Source data

━━━━━━━━

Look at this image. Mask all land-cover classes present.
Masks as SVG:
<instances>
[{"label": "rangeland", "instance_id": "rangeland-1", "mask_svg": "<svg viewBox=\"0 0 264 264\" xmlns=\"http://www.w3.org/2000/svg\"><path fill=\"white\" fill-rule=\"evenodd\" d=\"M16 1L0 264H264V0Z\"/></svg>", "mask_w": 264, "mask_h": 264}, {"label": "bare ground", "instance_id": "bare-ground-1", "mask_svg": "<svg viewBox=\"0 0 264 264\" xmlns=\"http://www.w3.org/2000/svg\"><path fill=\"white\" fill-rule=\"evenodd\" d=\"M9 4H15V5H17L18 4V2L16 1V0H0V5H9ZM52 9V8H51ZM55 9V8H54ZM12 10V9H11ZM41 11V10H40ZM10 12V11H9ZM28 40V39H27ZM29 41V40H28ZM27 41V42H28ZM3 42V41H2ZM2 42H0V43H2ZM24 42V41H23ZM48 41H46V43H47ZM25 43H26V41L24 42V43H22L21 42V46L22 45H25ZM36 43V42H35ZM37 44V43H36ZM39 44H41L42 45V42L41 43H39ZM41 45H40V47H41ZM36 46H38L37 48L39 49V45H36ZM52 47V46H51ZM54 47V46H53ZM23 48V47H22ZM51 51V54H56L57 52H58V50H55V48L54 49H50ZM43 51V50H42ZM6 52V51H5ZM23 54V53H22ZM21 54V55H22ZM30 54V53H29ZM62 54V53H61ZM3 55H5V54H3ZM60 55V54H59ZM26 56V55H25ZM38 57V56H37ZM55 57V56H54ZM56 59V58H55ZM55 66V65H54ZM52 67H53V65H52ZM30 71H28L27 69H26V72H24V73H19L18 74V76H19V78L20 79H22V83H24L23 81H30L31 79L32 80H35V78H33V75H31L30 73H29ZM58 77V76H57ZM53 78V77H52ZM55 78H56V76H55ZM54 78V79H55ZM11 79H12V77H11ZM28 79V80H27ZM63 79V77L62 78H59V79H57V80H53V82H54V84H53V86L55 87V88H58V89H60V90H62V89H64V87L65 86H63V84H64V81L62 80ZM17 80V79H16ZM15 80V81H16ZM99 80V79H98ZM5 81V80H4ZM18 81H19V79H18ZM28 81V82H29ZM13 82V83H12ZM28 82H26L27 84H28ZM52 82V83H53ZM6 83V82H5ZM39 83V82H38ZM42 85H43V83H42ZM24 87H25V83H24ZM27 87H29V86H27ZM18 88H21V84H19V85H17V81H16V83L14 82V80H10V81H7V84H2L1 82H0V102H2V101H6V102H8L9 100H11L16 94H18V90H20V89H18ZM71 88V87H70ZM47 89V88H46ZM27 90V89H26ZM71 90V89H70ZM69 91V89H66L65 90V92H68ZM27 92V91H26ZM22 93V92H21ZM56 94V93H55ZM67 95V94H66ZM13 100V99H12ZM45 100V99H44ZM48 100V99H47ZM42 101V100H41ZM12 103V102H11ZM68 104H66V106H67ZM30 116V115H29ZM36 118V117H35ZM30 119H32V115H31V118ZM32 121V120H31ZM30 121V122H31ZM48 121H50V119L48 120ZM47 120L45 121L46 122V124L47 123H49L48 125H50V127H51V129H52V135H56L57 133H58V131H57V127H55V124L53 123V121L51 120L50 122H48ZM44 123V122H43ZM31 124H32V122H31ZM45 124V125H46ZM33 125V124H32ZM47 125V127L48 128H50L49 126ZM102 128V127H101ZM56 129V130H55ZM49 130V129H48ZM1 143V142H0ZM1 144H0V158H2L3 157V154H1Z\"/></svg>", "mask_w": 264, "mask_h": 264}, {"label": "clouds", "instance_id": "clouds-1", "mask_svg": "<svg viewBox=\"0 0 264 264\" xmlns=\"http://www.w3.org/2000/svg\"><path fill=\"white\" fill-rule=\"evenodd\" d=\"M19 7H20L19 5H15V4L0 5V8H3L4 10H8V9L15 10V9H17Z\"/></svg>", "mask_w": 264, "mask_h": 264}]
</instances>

━━━━━━━━

Update the lines from the start of the source data through the line containing "<instances>", inclusive, so that "land-cover" becomes "terrain" and nothing else changes.

• **RESPONSE BELOW**
Look at this image. Mask all terrain classes present.
Masks as SVG:
<instances>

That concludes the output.